Alternative Explanations Ruled Out
The authors examined whether the loss function or the pretraining recipe could explain the failure. Experiments varying the distillation loss (MSE vs. CE) and scanning the loss weight λ showed the same monotonic trends: successful teachers improve with larger λ, while failing teachers degrade further, regardless of loss type. Additional tests with JSD and L1 losses yielded identical patterns, confirming that loss choice is not the cause.
Similarly, the authors compared pretraining signals, data sources, and special attributes (e.g., self‑distilled DINOv2 vs. successful DINO, multimodal CLIP vs. successful SigLIP2, masked image modeling BEiTv2 vs. iBOT/MAE). None of these factors correlated with the observed failure, as summarized in Table 6.
Objective Evaluation and Limitations
The study is limited to softmax‑to‑softmax attention‑transfer scenarios and classification tasks. It does not address full‑weight initialization, feature‑level distillation, or parameter‑efficient fine‑tuning. Transfer to dense prediction or vision‑language tasks may require separate validation. The principle of architecture compatibility—whether the student preserves the teacher’s attention‑routing context—remains to be examined for cross‑size transfers (large teacher → small student).

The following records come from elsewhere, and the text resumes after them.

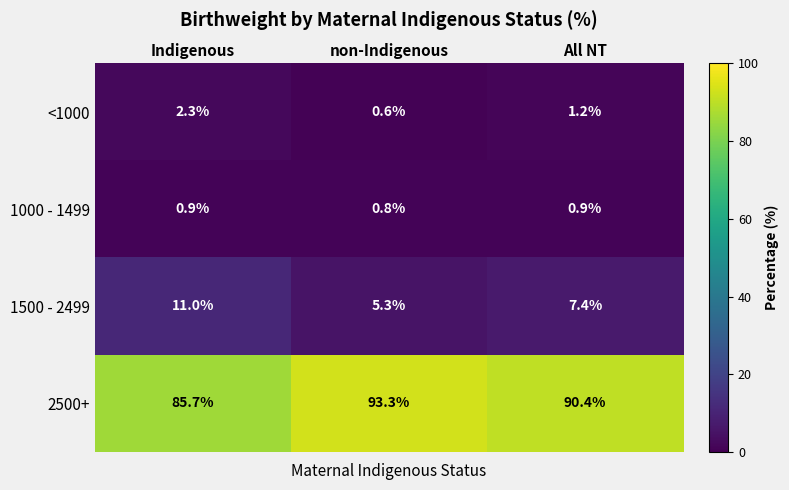

Reading left to right, list all the values displayed in this chart.

<1000: 2.3	0.6	1.2
1000 - 1499: 0.9	0.8	0.9
1500 - 2499: 11.0	5.3	7.4
2500+: 85.7	93.3	90.4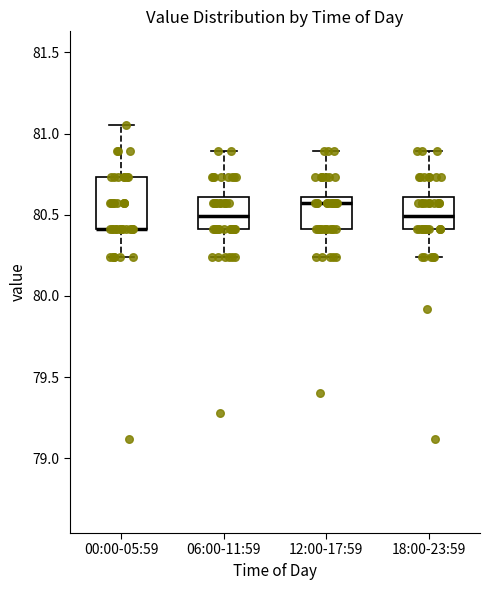

Reading left to right, read every box against the y-axis: the position of its median line, the range the box covers, and the ends of its whiskers. The values are not printed on the chart, so give them approximately, as read against the axis.

00:00-05:59: median 80.40 (drawn on the box's lower edge), box 80.40 to 80.75, whiskers 80.25 to 81.05
06:00-11:59: median 80.50, box 80.40 to 80.60, whiskers 80.25 to 80.90
12:00-17:59: median 80.55, box 80.40 to 80.60, whiskers 80.25 to 80.90
18:00-23:59: median 80.50, box 80.40 to 80.60, whiskers 80.25 to 80.90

Takeaways for Practitioners
Do not assume attention transfer works universally. Verify that teacher and student architectures match before applying the technique.
Simple rescue: add the teacher’s native components (LayerScale, Pre‑LayerNorm, etc.) to the student, even with random initialization, to recover performance.
Rethink distillation design: prioritize architecture compatibility over merely strengthening the distillation signal.